Agustus tahun 2011, di bulan puasa kalau saya tidak salah ingat, kantor PBNU ramai, banyak orang. Ada Ketua Umum PBNU Kiai Said Aqil, M. Sobary, aktivis NU, anak-anak muda, keluarga Gus Dur komplit datang semua. Mereka meresmikan satu ruang kecil di lantai dasar gedung PBNU: Pojok Gus Dur.
Tapi yang mencuri berhatianku, di antara keramaian, adalah satu lukisan berukuran besar:
Gus Dur berjas hitam, dasi, dan kopiah sedang tertawa. Sosok misterius, berbadan lebih tinggi, bersayap warna-warni, membungkuk, sedang berbisik pada Gus Dur.
Adalah Danarto yang melukis Gus Dur dalam nuansa dan warna yang “menyenangkan” sekaligus menyimpan daya “magis” itu.
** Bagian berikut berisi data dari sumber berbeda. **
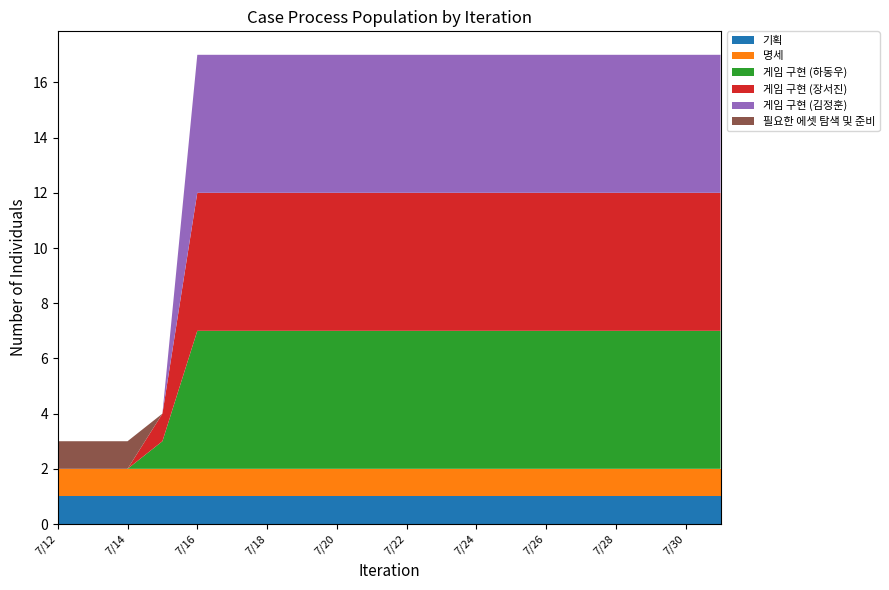

Reading left to right, what are all the values shown in this chart?

기획: 7/12=1	7/13=1	7/14=1	7/15=1	7/16=1	7/17=1	7/18=1	7/19=1	7/20=1	7/21=1	7/22=1	7/23=1	7/24=1	7/25=1	7/26=1	7/27=1	7/28=1	7/29=1	7/30=1	7/31=1
명세: 7/12=1	7/13=1	7/14=1	7/15=1	7/16=1	7/17=1	7/18=1	7/19=1	7/20=1	7/21=1	7/22=1	7/23=1	7/24=1	7/25=1	7/26=1	7/27=1	7/28=1	7/29=1	7/30=1	7/31=1
게임 구현 (하동우): 7/12=0	7/13=0	7/14=0	7/15=1	7/16=5	7/17=5	7/18=5	7/19=5	7/20=5	7/21=5	7/22=5	7/23=5	7/24=5	7/25=5	7/26=5	7/27=5	7/28=5	7/29=5	7/30=5	7/31=5
게임 구현 (장서진): 7/12=0	7/13=0	7/14=0	7/15=1	7/16=5	7/17=5	7/18=5	7/19=5	7/20=5	7/21=5	7/22=5	7/23=5	7/24=5	7/25=5	7/26=5	7/27=5	7/28=5	7/29=5	7/30=5	7/31=5
게임 구현 (김정훈): 7/12=0	7/13=0	7/14=0	7/15=0	7/16=5	7/17=5	7/18=5	7/19=5	7/20=5	7/21=5	7/22=5	7/23=5	7/24=5	7/25=5	7/26=5	7/27=5	7/28=5	7/29=5	7/30=5	7/31=5
필요한 에셋 탐색 및 준비: 7/12=1	7/13=1	7/14=1	7/15=0	7/16=0	7/17=0	7/18=0	7/19=0	7/20=0	7/21=0	7/22=0	7/23=0	7/24=0	7/25=0	7/26=0	7/27=0	7/28=0	7/29=0	7/30=0	7/31=0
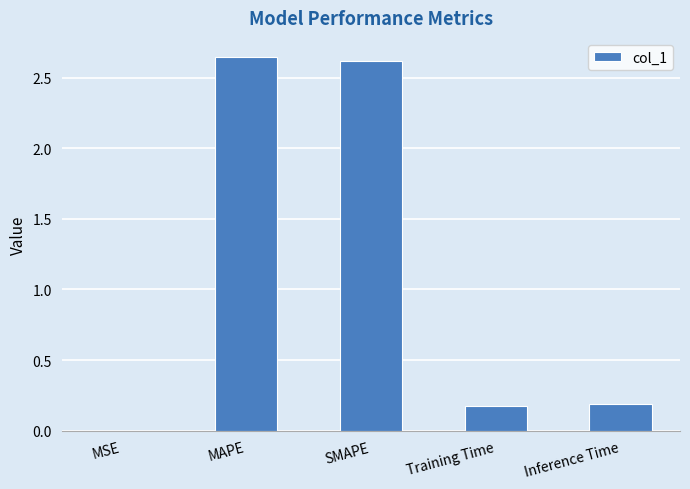

The chart shows a value of 3.9 at MAPE. True or false?

False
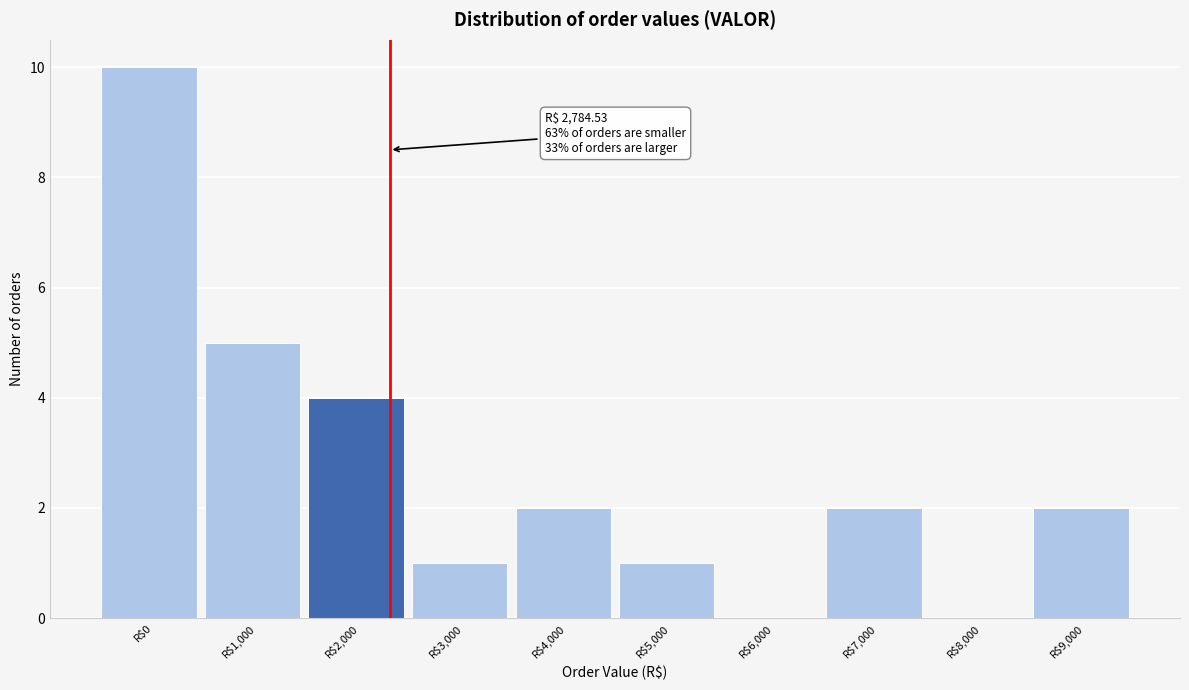

What is the sum of all values?

27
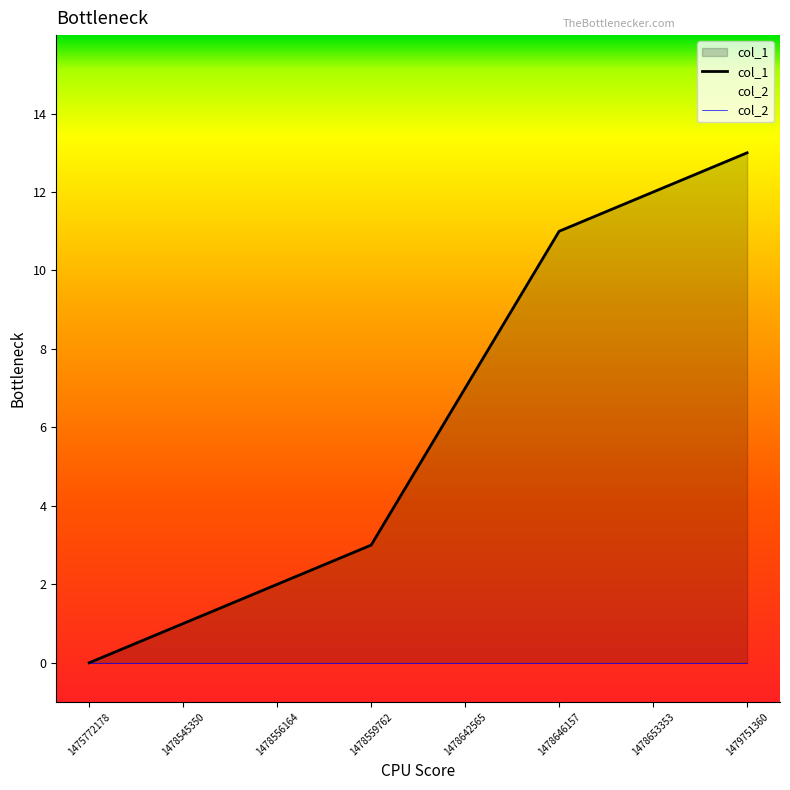

True or false: col_2 has more than 2 points higher than both neighbors.

False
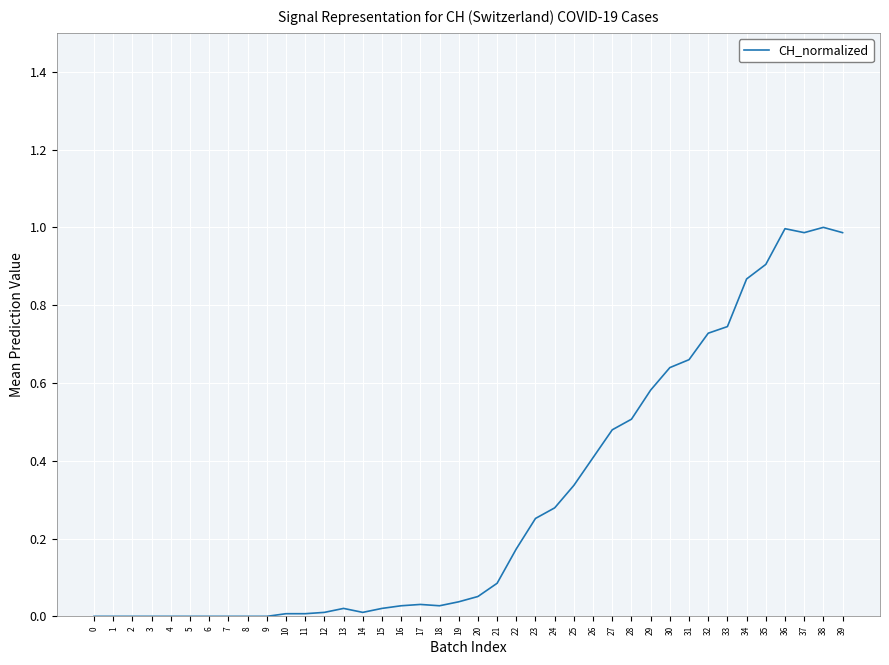

The chart shows a value of 0.0 at 9. True or false?

True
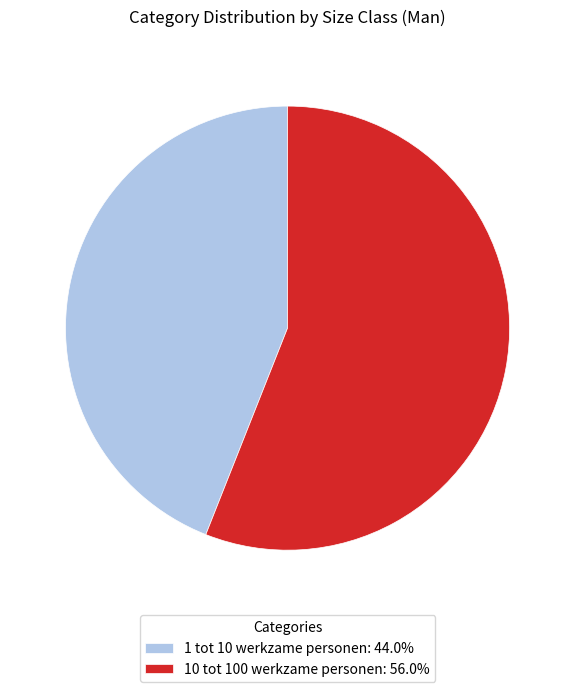

Combined, do 1 tot 10 werkzame personen: 44.0% and 10 tot 100 werkzame personen: 56.0% account for over 50%?

Yes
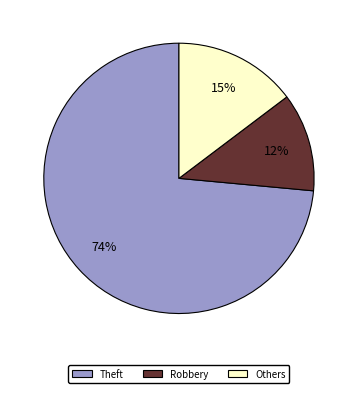

To the nearest percent, what is the average slice percentage?

33%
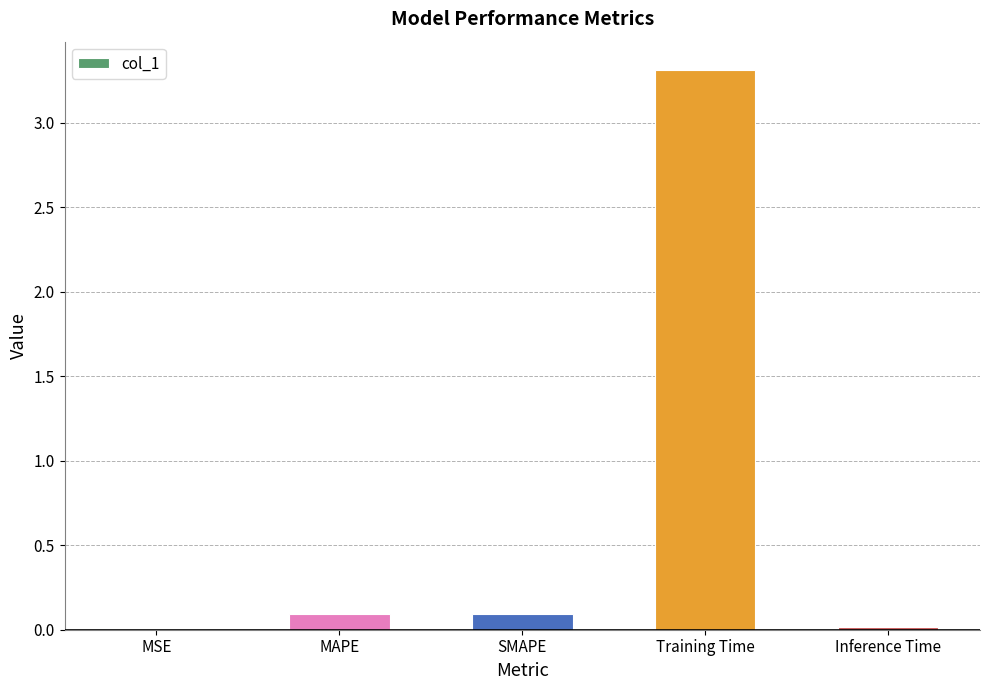

What is the maximum value shown in the chart?

3.3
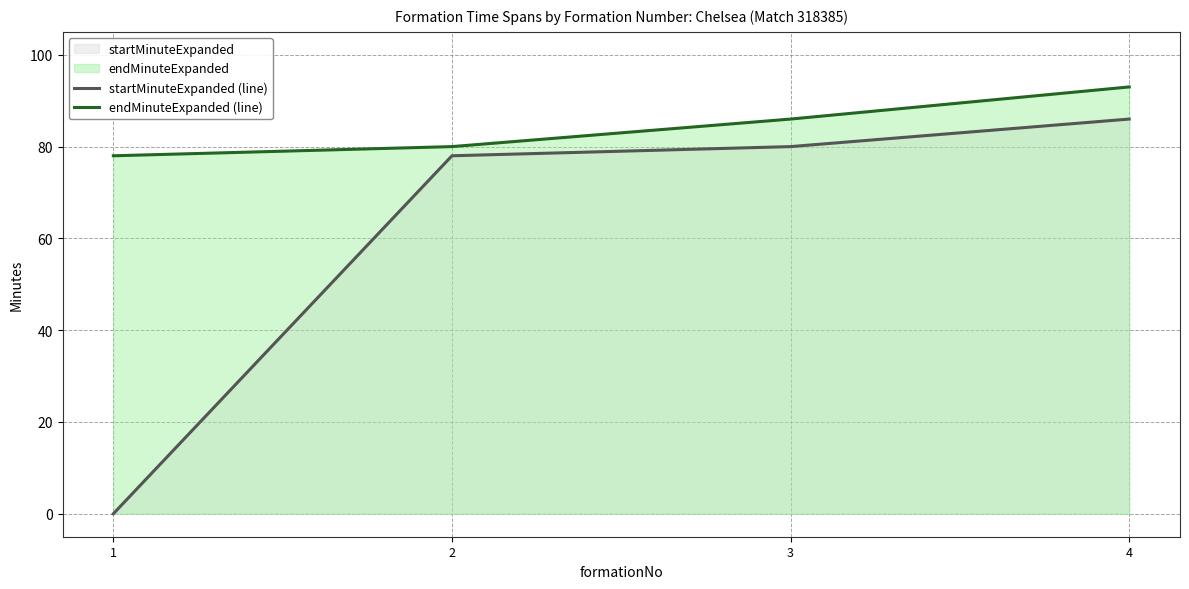

Is it true that startMinuteExpanded (line) equals 80 at 3?

True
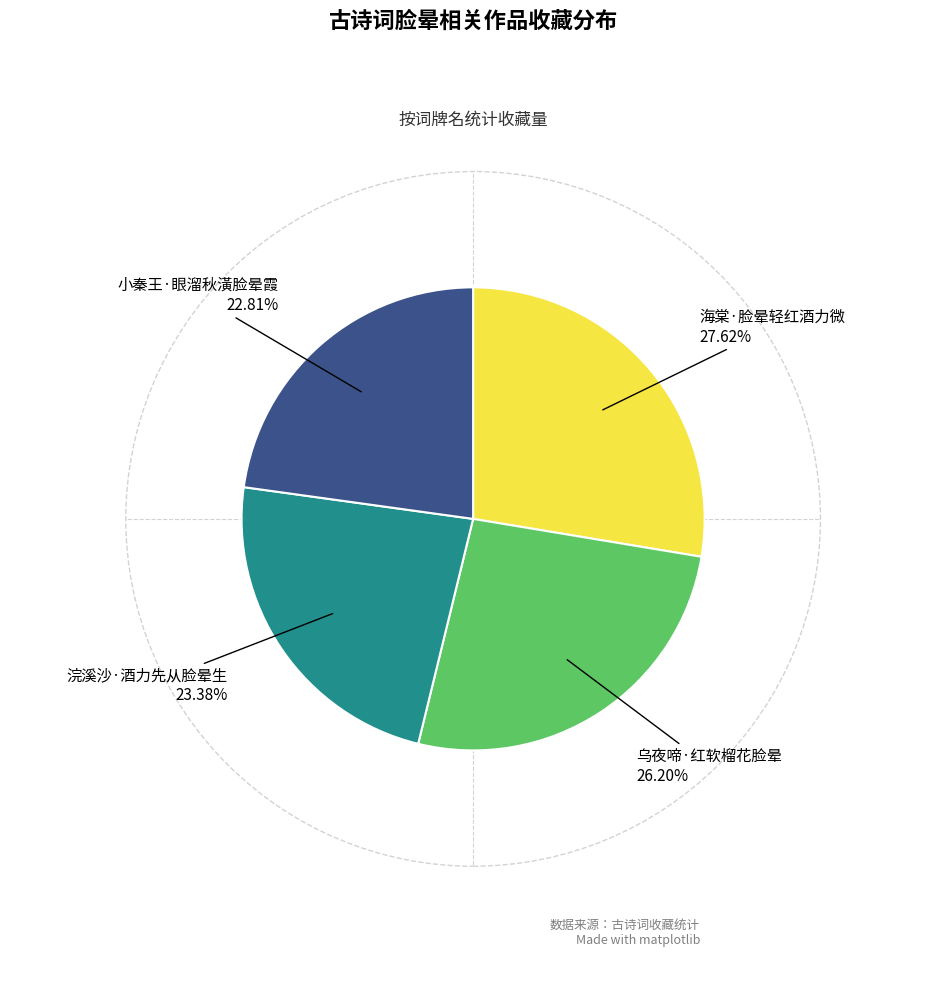

Does any single category account for the majority?

No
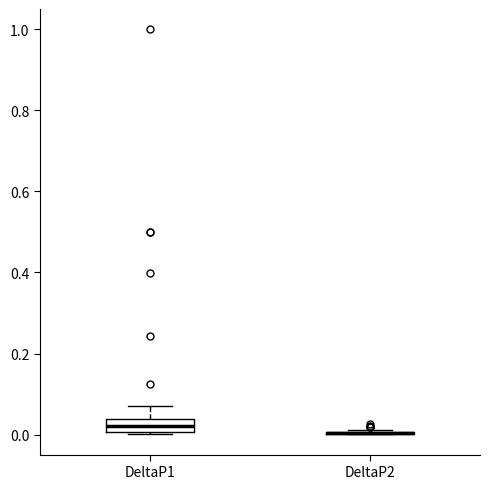

Which box is the tallest, from its lower edge to its upper edge?

DeltaP1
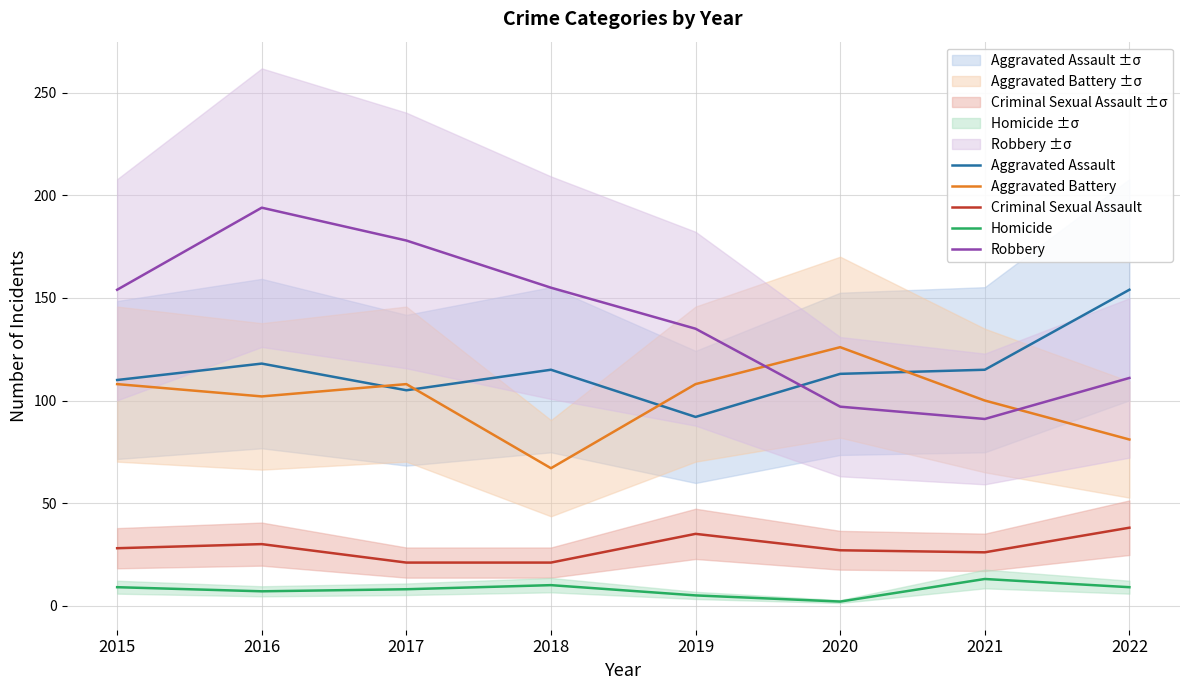

How many times do Aggravated Battery and Robbery cross each other?

2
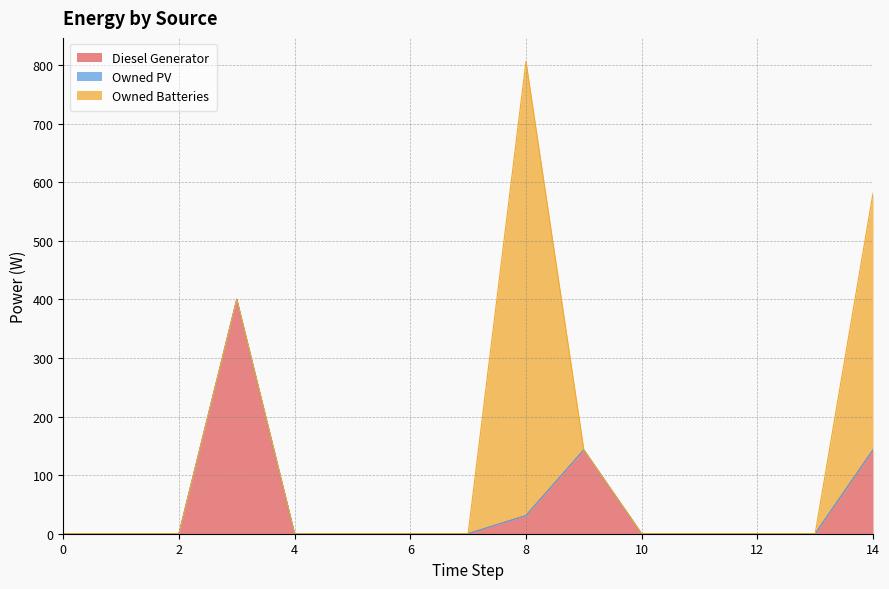

The Owned Batteries series shows 775 at 8. True or false?

True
“Bagaimana cerita lukisan itu, Pak?” tanya saya.
“Saya penasaran, apa yang diceritakan Gus Dur ketika bertemu dengan raja Arab Saudi sampai sang raja tertawa. Kata Gus Mus, baru kali itu raja Saudi terlihat giginya,” Pak Danarto bicara pelan kepada saya.
“Lalu Pak, kenapa kayak ada malaikat membisiki Gus Dur?” tanyaku.
Sampai hari ini, kata Pak Danarto waktu itu, saya ndak tahu apa yang diceritakan Gus Dur pada sang raja hingga tertawa.
“Tapi saya percaya humornya Gus Dur yang disampaikan kepada Raja Saudi tingkat Dewa. Mungkin juga dibisiki malaikat,” begitu jawaban Pak Danarto, seingatku.